(Poets&Quants) — In an unprecedented move for a highly ranked business school, Simon Business School at the University of Rochester announced on Wednesday that it is cutting the total tuition of its full-time, two-year MBA program by 13.6% to $92,000. The lower rate, falling from the $106,440 it is charging students coming into the 2015-2016 academic year, will be effective for MBA candidates entering in the fall of 2016.
The school said it is making the move partly to provide greater transparency of the costs of the MBA to prospective applicants. In recent years, a growing number of business schools have effectively adopted a two-tier pricing model with a “sticker price” and a hidden “discounted price” based on substantial scholarship awards to the best candidates in their applicant pools. Most schools are providing between 20% and 40% overall discounts on tuition via scholarships to students in their MBA programs, though a substantial number of MBAs still pay full freight.
Dean Andrew Ainslie also said he believes that Simon’s tuition costs were higher than the costs for the MBA programs at several peer schools and needed adjustment. “We have all gotten into this habit of upping our prices 3% to 5% a year and then separately being worried about attracting the best students,” he says. “So everybody has been simultaneously raising their scholarship support.”
Simon doles out nearly $5 million annually in scholarship awards to an MBA student enrollment of just over 200, putting the school at the upper end of the range, says Ainslie. Last year, Harvard Business School spent $31.5 million on MBA scholarships, representing 28.6% of its gross tuition receipts. Stanford University’s Graduate School of Business handed out $15.7 million, accounting for 31.0% of its gross tuition. At Harvard, half of all MBA students get discounts, while 52% of the students at Stanford receive rate cuts.

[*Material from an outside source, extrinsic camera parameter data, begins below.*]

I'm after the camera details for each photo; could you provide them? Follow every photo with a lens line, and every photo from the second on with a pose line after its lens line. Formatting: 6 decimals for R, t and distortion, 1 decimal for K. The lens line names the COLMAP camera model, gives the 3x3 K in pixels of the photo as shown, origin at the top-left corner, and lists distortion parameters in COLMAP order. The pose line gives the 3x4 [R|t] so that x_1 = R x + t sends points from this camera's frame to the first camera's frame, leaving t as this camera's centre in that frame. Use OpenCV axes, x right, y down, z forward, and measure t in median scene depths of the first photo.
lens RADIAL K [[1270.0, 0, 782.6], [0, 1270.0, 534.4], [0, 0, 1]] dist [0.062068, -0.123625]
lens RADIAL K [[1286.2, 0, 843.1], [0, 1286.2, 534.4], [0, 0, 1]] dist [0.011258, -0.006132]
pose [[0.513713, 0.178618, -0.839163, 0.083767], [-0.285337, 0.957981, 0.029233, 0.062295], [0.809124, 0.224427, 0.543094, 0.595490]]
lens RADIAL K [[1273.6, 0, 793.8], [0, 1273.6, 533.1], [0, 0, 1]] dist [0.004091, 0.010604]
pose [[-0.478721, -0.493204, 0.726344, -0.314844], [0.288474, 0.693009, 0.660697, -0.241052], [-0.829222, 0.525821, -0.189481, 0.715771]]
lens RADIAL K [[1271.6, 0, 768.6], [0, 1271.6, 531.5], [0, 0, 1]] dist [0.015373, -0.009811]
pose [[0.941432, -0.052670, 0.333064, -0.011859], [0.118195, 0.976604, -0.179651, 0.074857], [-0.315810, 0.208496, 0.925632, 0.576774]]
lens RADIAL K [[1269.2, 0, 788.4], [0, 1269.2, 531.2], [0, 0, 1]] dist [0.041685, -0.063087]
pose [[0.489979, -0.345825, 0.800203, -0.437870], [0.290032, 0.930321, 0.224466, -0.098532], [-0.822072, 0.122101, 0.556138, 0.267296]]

“The real problem is transparency,” believes Ainslie. “All candidates know is the sticker price and we seem to be out of whack with the five schools above us and the five schools below us.” The result, he believes, is that some applicants who might have applied to Simon passed on the school. “Students do this sort of thing,” explains Ainslie. “They go to U.S. News and run their eye down the column and what they are looking for is a combination of three things: where a school is ranked, how much it costs, and what the required GMAT is to apply. We were a little out of whack on on the pricing side.”
The actual cut in tuition at Simon is even larger, on the order of 16.5%, if you take into account the typical 3.5% rise in tuition that would have occurred next year. Such an increase would have brought the cost of an MBA at Simon to $110,165. “We will be a little less generous on scholarships but still will be at the upper level of our peer schools in financial aid,” says Ainslie.
Though applications to the full-time MBA program at Simon were up slightly by about 3% this past year, the dean predicts the price cut will result in a larger applicant pool in the 2015-2016 academic year. “I have a very strong belief that this will help us attract a bigger pool of applicants,” he says. “We believe that prospective students often overlook Simon due to our sticker price despite our strengths in academics, student quality, and career placement.”
The lower price tag puts Simon more in line with Boston University’s School of Management, which currently charges $94,844 in tuition for its full-time MBA, and Temple University’s Fox School of Business in Philadelphia, where tuition for incoming students is $92,718. Simon’s MBA would be below the University of Maryland’s Smith School, where out-of-state tuition costs $104,760.
Tuition rates can sometimes mislead applicants on the true costs of an MBA. Some schools, for example, leave out many required fees from their posted tuition prices. At Temple University’s Fox School of Business, the listed full tuition for its two-year MBA is currently $92,718. That sum, however, fails to include required global immersion trips in the fall and spring semesters that tack on an extra $9,630, bringing the actual cost of Fox’s program to $102,348.
At Penn State’s Smeal College of Business, where the out-of-state tuition seems very reasonable at $76,136 for two years, the additional fees bring the total cost to $89,466, not including room and board. The fees range from a $170 charge for orientation to a $1,850 estimate for the cost of a global immersion trip.
Simon’s Ainslie predicts that the cut will actually be “fairly revenue neutral” for the school. “We are not really changing the average price,” he explains. “We are changing the sticker price. Our level of scholarship support has been so generous that this is like giving everyone a scholarship off the bat of $10,000 each. We are not discounting over all. This is just about being more transparent about our pricing.”
Simon, which is known for teaching an economists’ perspective on markets, says the economists on his faculty are pleased with the move. “This has really piqued their interest,” he adds. “In essence, what I am doing is acting like an economist. You have to look at the market conditions and align to them. Look at the data and make decisions based on the data. That’s exactly what we did here.”
Simon’s full-time MBA program is relatively small, with an incoming class of just 100 students.